Bump version to v3.0.9: README enhancements and dev-dependencies upgrades

Author: ori88c

README.md

@@ -59,7 +59,7 @@ The `ZeroBackpressureSemaphore` class provides the following methods:
 * __startExecution__: Resolves once the given job has **started** its execution. Users can leverage this to prevent backpressure of pending jobs; If the semaphore is too busy to start a given job `X`, there is no reason to create another job `Y` until `X` has started. This method is particularly useful for background job workers that frequently retrieve job metadata from external sources, such as pulling messages from a message broker.
 * __waitForCompletion__: Executes the given job in a controlled manner, once there is an available slot. It resolves or rejects when the job **completes** execution, returning the job's value or propagating any error it may throw.
 * __waitForAllExecutingJobsToComplete__: Resolves when all **currently** executing jobs have finished, meaning once all running promises have either resolved or rejected. This is particularly useful in scenarios where you need to ensure that all jobs are completed before proceeding, such as during shutdown processes or between unit tests.
-* __waitForAvailability__: This method resolves once at least one slot is available for job execution.
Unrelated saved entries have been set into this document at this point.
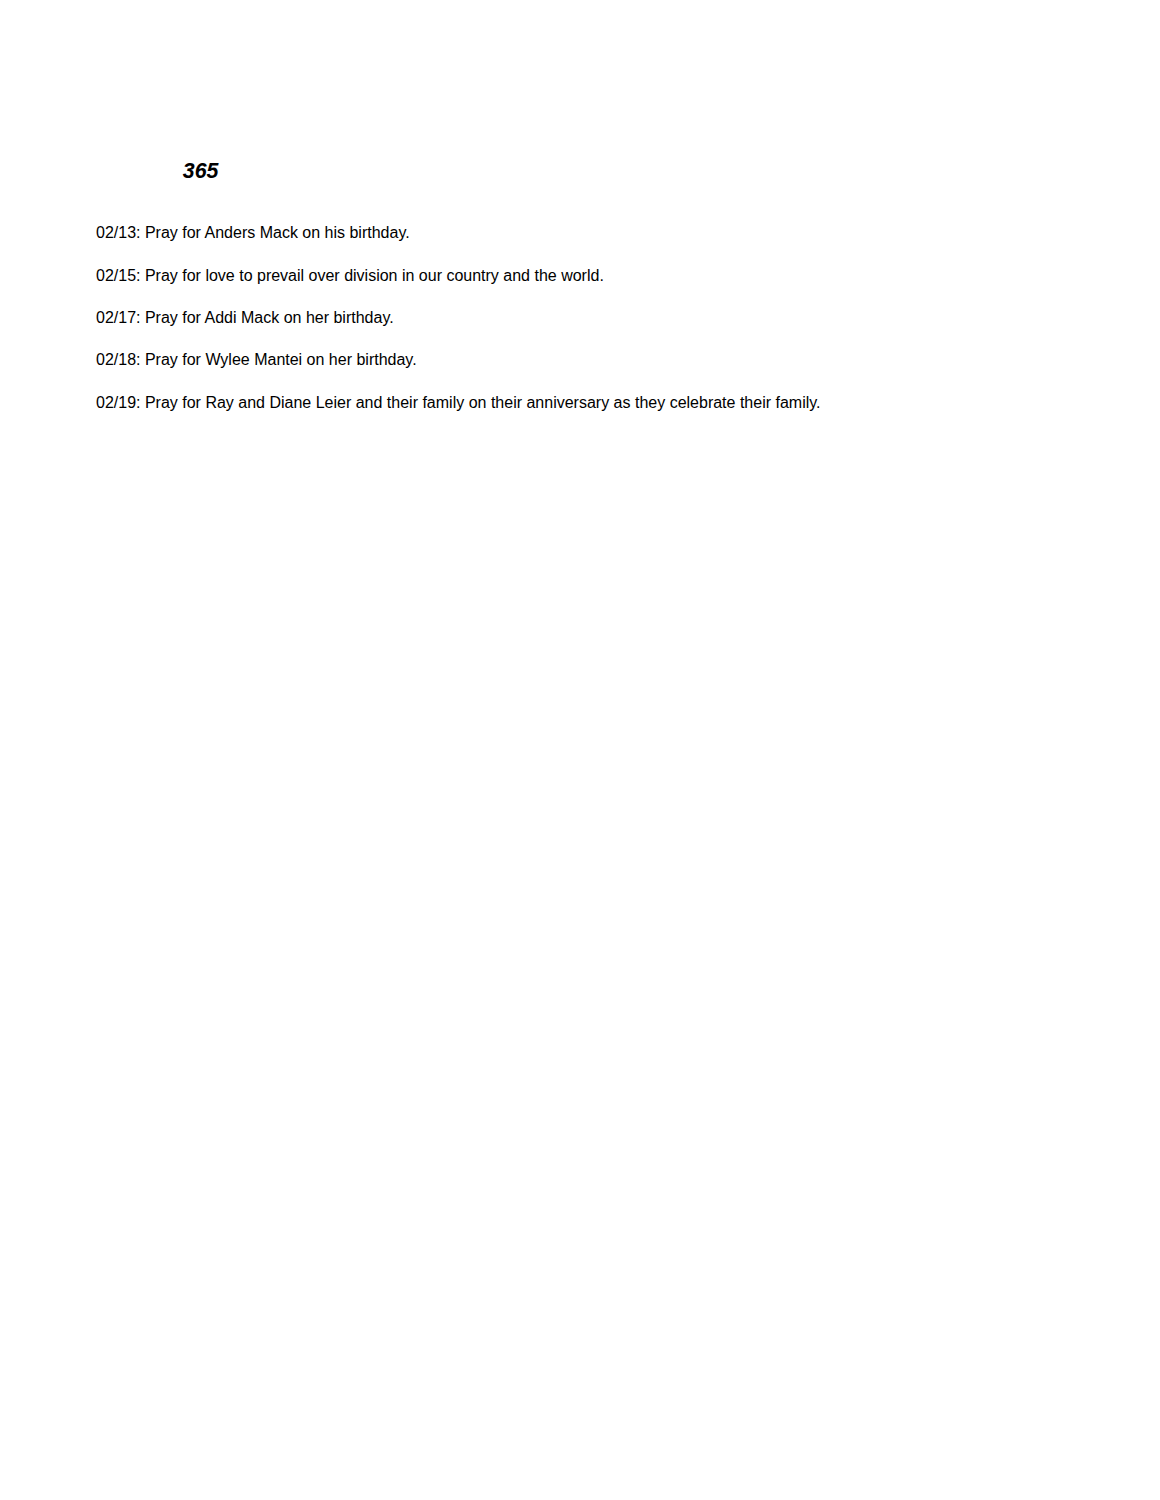365
02/13: Pray for Anders Mack on his birthday.
02/15: Pray for love to prevail over division in our country and the world.
02/17: Pray for Addi Mack on her birthday.
02/18: Pray for Wylee Mantei on her birthday.
02/19: Pray for Ray and Diane Leier and their family on their anniversary as they celebrate their family.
In other words, it resolves when the semaphore is available to trigger a new job immediately. Note that the same effect can be achieved with `startExecution` alone, if the async logic (intended to be delayed until availability) is handled within the job itself rather than as a preliminary step. Therefore, `waitForAvailability` serves as a design choice rather than a strict necessity.
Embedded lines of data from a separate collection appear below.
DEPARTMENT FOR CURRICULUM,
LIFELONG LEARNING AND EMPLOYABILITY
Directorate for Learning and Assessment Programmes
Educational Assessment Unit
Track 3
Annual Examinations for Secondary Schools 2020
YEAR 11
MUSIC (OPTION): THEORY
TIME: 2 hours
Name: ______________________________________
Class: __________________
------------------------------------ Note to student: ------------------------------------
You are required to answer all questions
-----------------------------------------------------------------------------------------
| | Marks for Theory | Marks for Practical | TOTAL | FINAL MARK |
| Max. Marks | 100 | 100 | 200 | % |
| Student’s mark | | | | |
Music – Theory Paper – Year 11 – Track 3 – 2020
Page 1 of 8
+* __waitForAvailability__: This method resolves once at least one slot is available for job execution. In other words, it resolves when the semaphore is available to trigger a new job immediately. Note that the same effect can be achieved with `startExecution` alone, if the async logic (intended to be delayed until availability) is handled **within the job itself** rather than as a preliminary step. Therefore, `waitForAvailability` serves as a design choice rather than a strict necessity.
 * __extractUncaughtErrors__: Returns an array of uncaught errors, captured by the semaphore while executing background jobs added by `startExecution`. The instance will no longer hold these error references once extracted. In other words, ownership of these uncaught errors shifts to the caller, while the semaphore clears its list of uncaught errors.
 
 If needed, refer to the code documentation for a more comprehensive description of each method.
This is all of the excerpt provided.